[extropy-chat] magic johnson, aids, longevity ...
ben
benboc at lineone.net
Mon Apr 17 18:23:44 UTC 2006
Martin Striz wrote:
>> If antibiotic cocktails are not a good idea, why is this, exactly?
> Because creating stronger selection pressures increases the rate of
> evolution, in this case, of resistant strains.
Um, then why does it work against HIV?
If this is right, then given the extremely fast rate of mutation in HIV,
multi-drug therapy should fail. It should make HIV stronger. I don't
think it's quite accurate to say that stronger selection pressures
increase the rate of evolution. At the most, this would only be true up
to a certain point. If the selection pressure became TOO strong, nothing
would be able to adapt fast enough, and the organism would die off.

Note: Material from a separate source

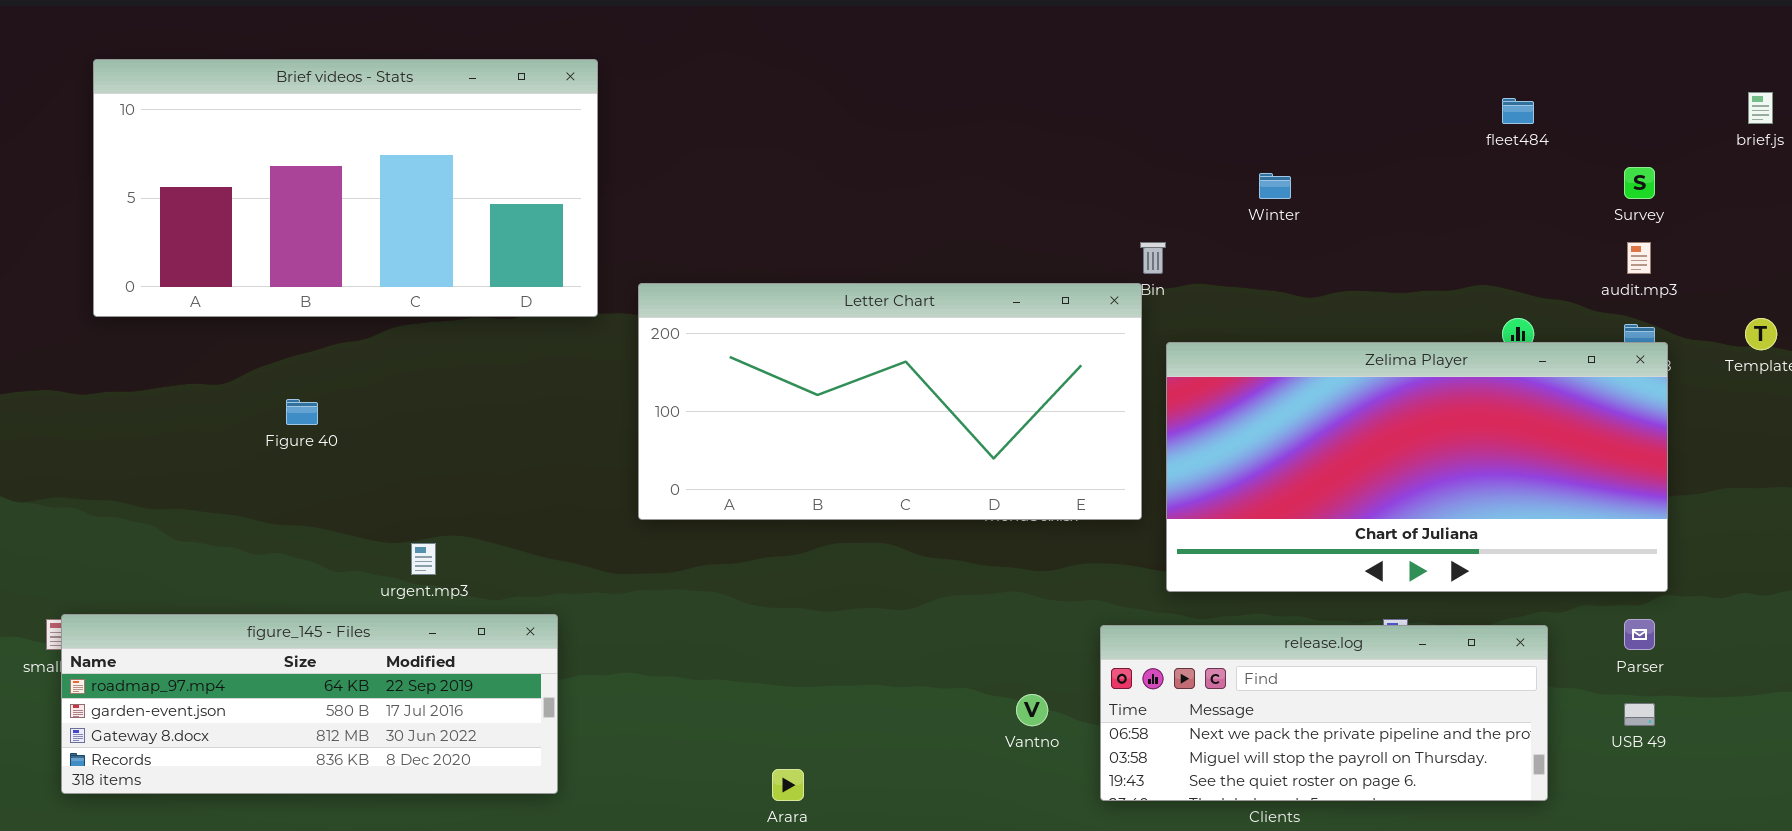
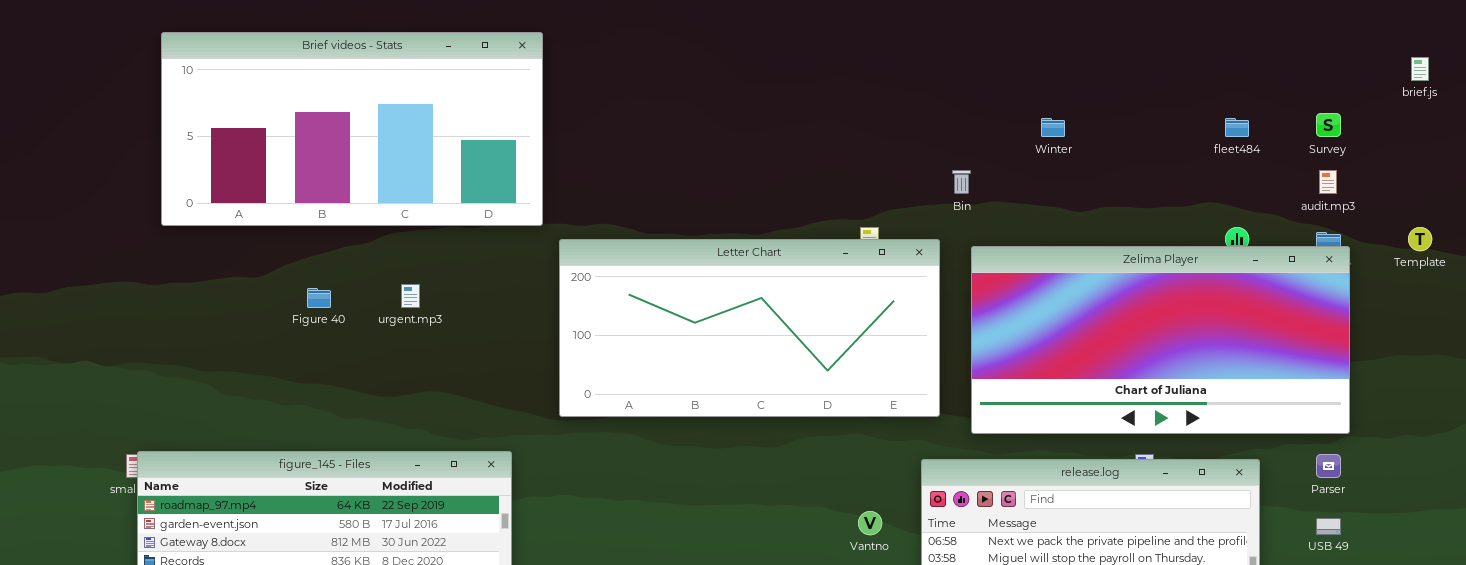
fleet484: [1502,98,1534,124] -> [1225,118,1249,137], moved
Letter Chart: [638,283,1142,520] -> [559,239,940,417], moved
urgent.mp3: [411,543,436,575] -> [401,284,420,308], moved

So, for either bacteria or viruses, the way to avoid resistant strains
arising would be to hit them hard enough, from enough different
directions, that they had no chance of adapting.

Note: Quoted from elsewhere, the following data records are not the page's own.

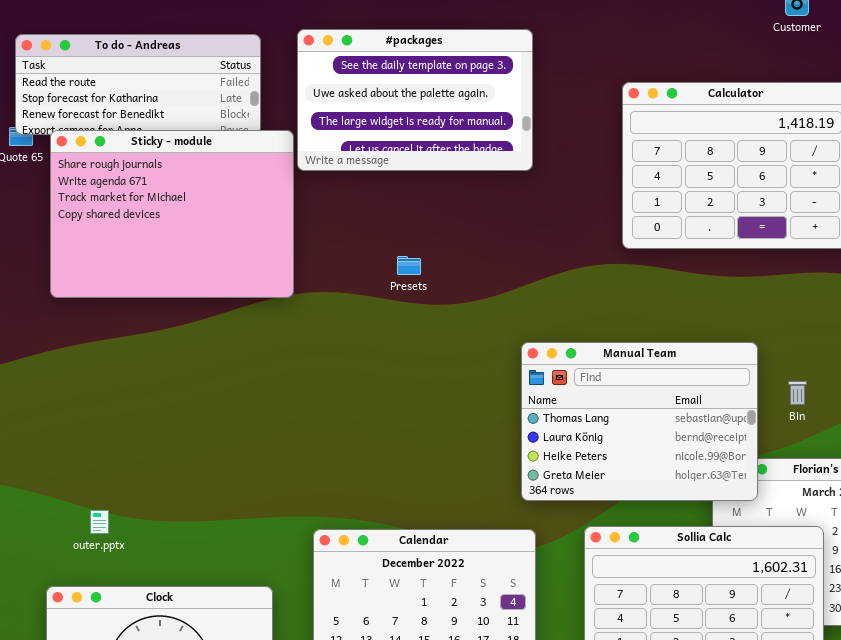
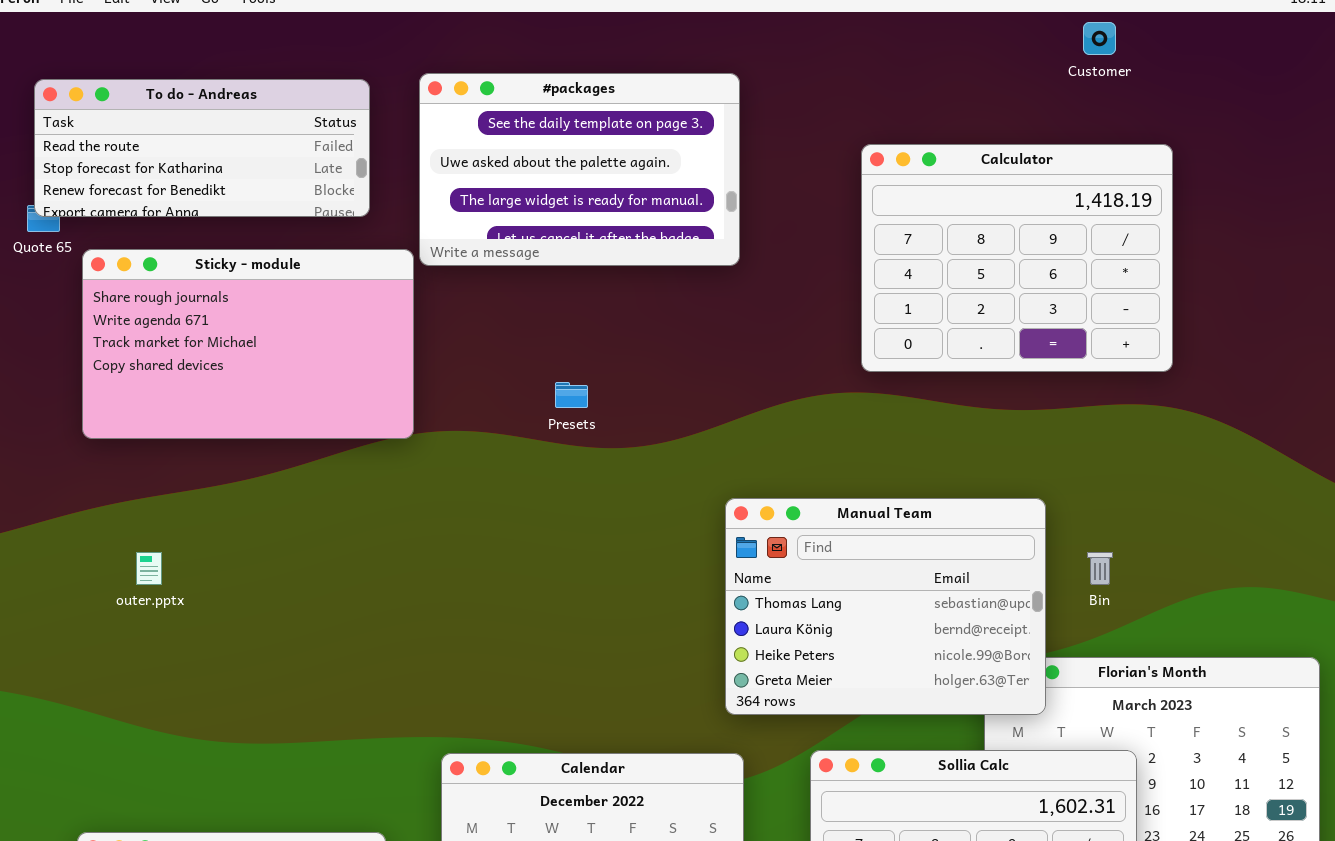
Sticky - module: [50,130,294,298] -> [82,249,414,439], resized
outer.pptx: [90,510,109,534] -> [136,552,162,585], moved

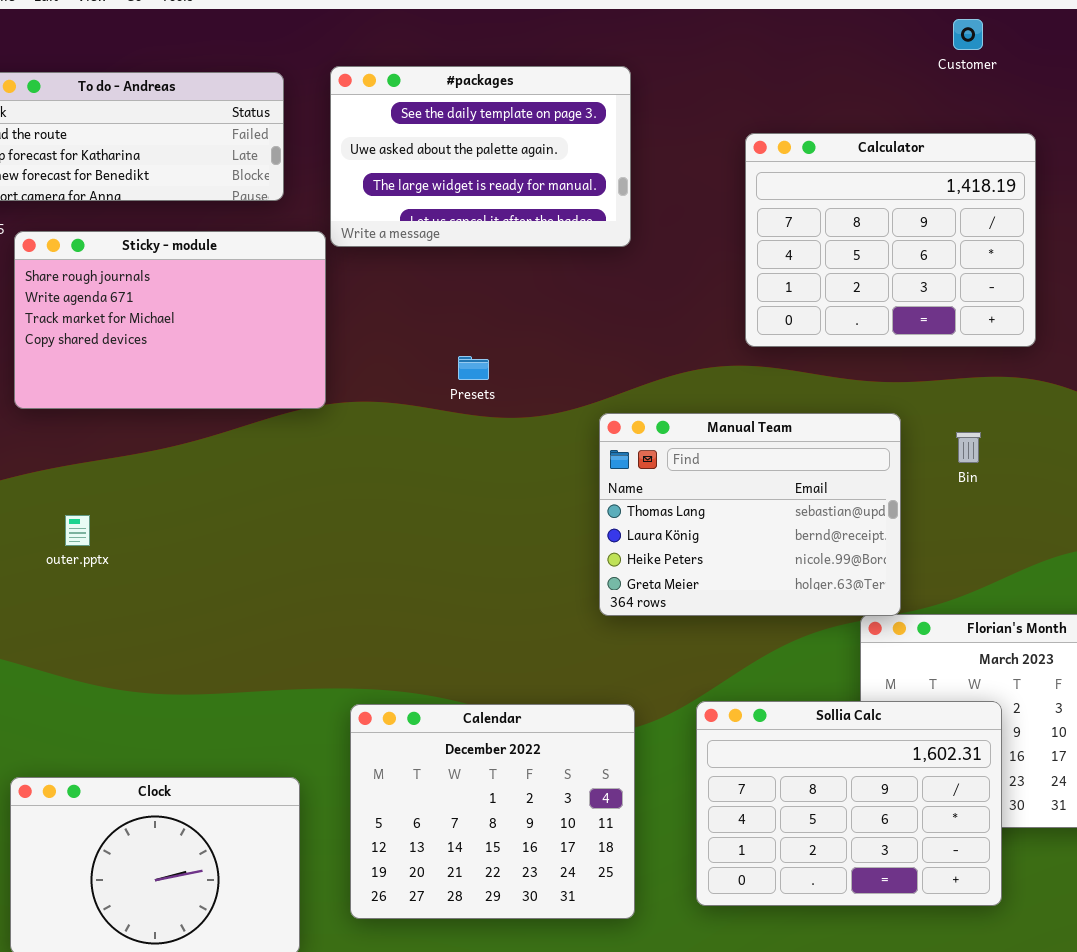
Manual Team: [725,498,1046,715] -> [599,413,901,616], moved
Bin: [1087,552,1113,585] -> [956,432,981,463], moved

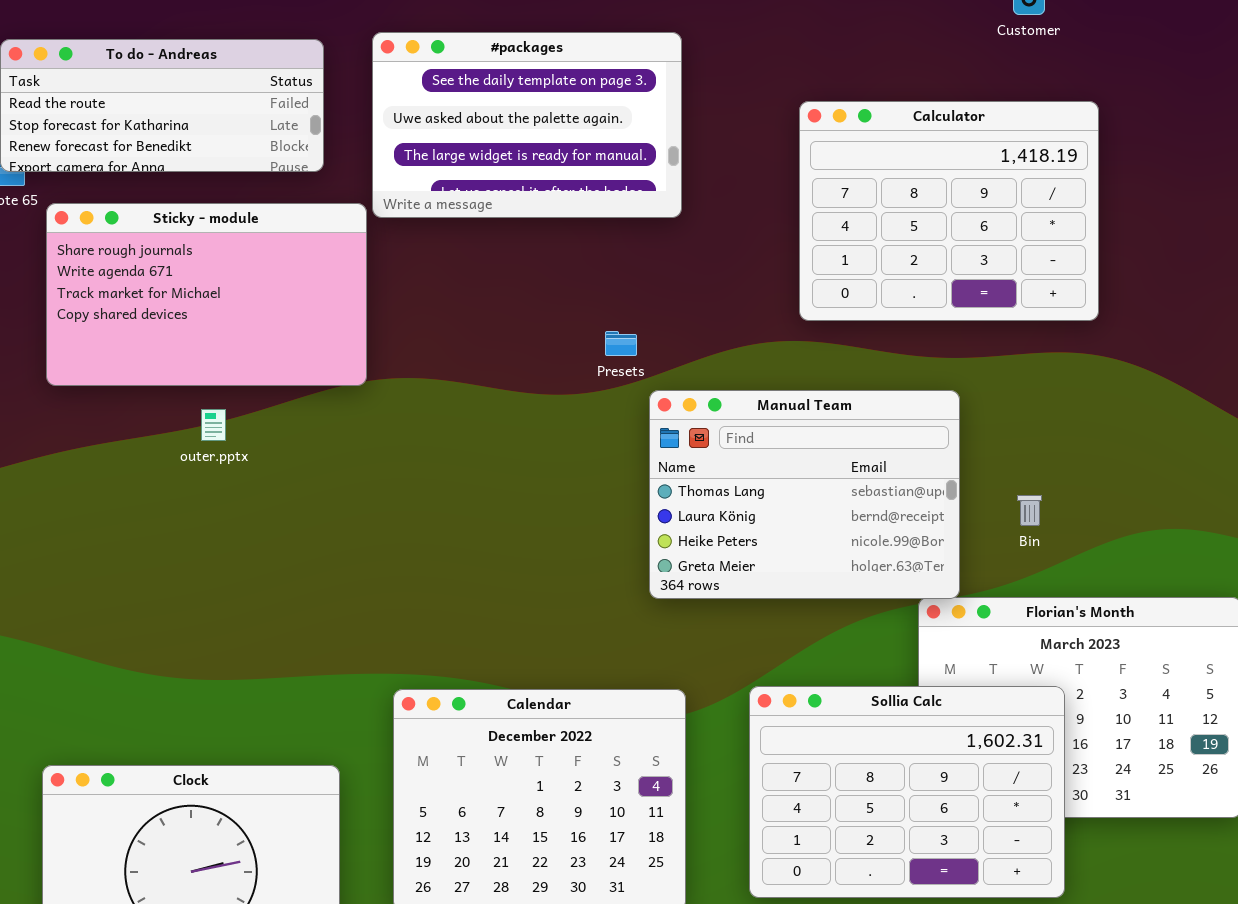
Presets: [458,356,489,380] -> [605,331,637,356], moved
Bin: [956,432,981,463] -> [1017,495,1042,526], moved
outer.pptx: [65,515,90,546] -> [201,409,226,441], moved

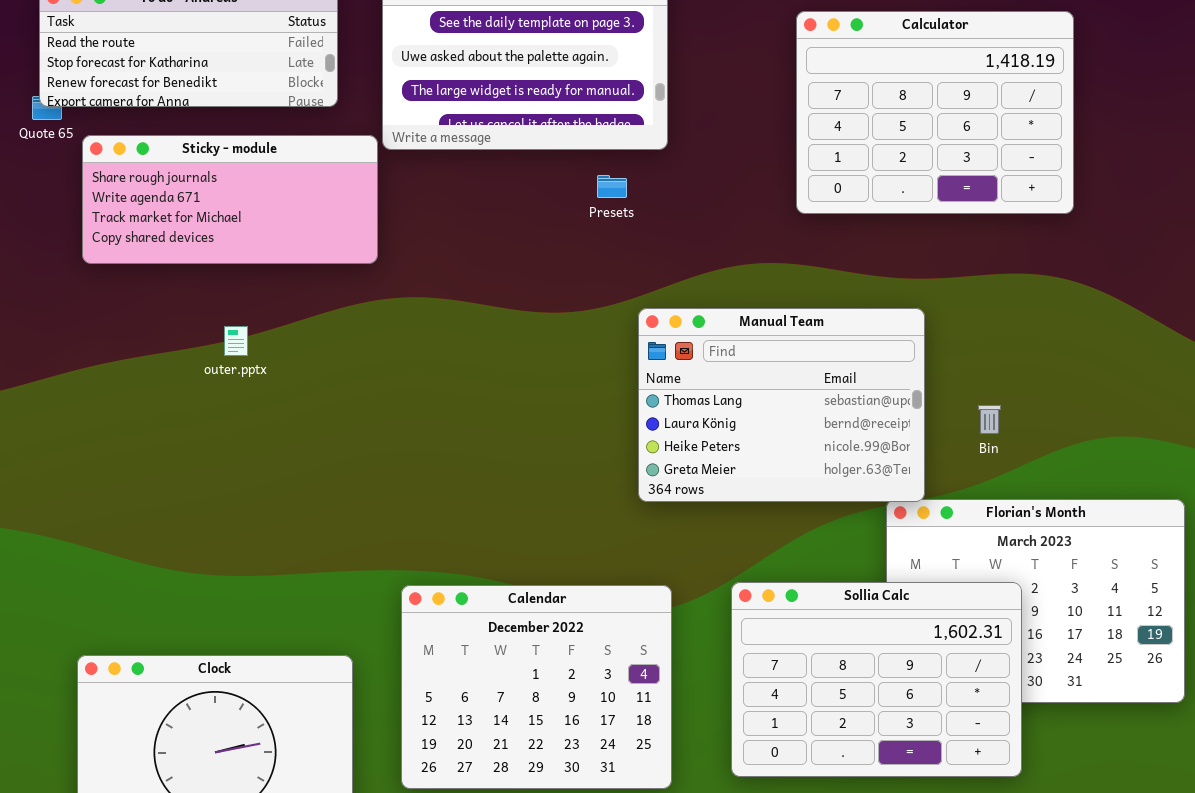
Calculator: [799,101,1099,321] -> [796,11,1074,214], moved
Sticky - module: [46,203,367,386] -> [82,135,378,264], resized
Presets: [605,331,637,356] -> [597,175,627,198], moved

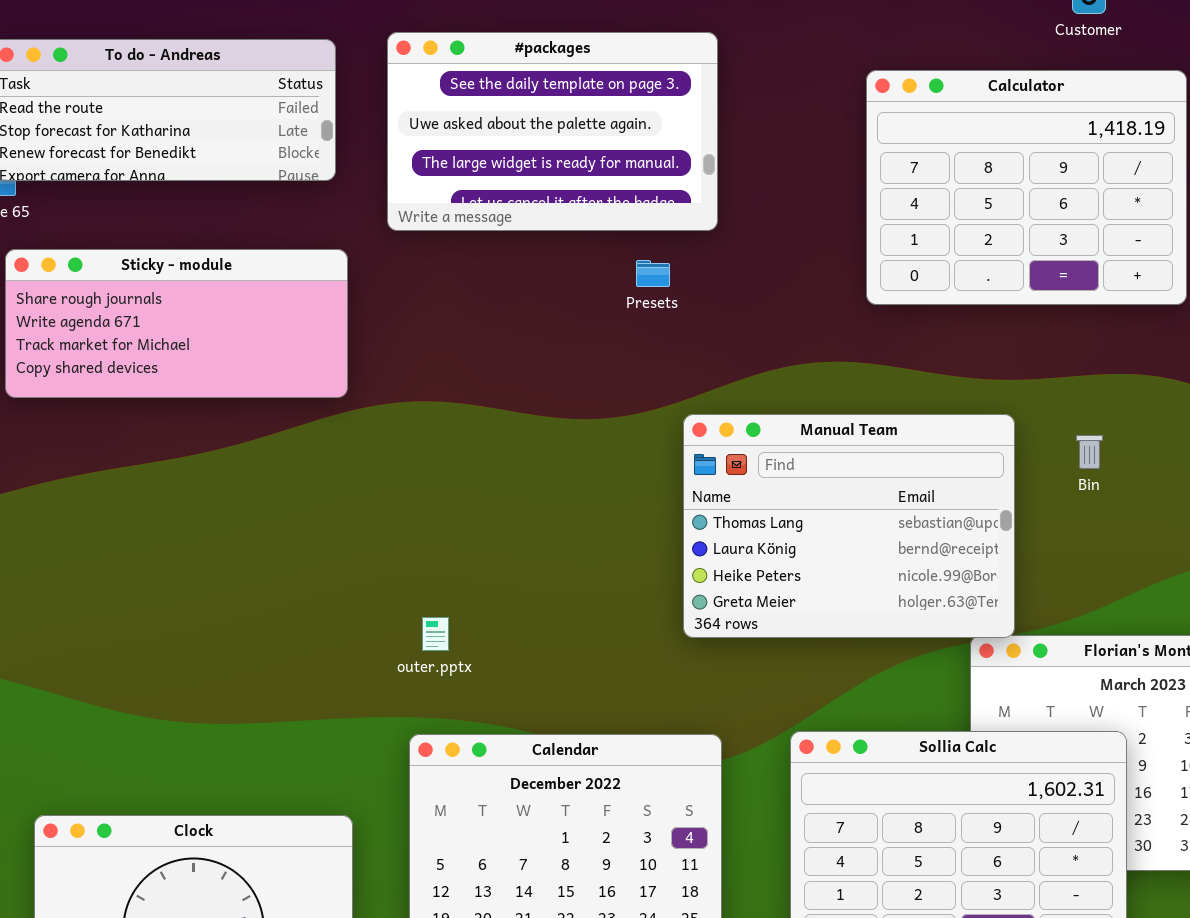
Sticky - module: [82,135,378,264] -> [5,249,348,398], moved
outer.pptx: [224,326,248,356] -> [422,617,449,651], moved
Bin: [978,405,1001,434] -> [1076,435,1103,469], moved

It might be possible to devise a treatment strategy that traps the
disease organism in an evolutionary local maximum, then changes the
landscape so that the only way to survive is to leap to another peak,
which is too far away for natural evolution to manage in a few steps.
If we had 3 or 4 such treatments for any one organism, we could keep it
at bay indefinitely, by switching treatments periodically. Any new
strain would develop from the wild population, and have no evolutionary
memory of the previously treated ones (cos they're all dead), so there
would be no adaptation to this strategy over time.
There's bound to be a catch with this idea, isn't there?
ben
---
There are 10 kinds of people in the world: those who understand Ternary,
those who don't, and those who are just showing off.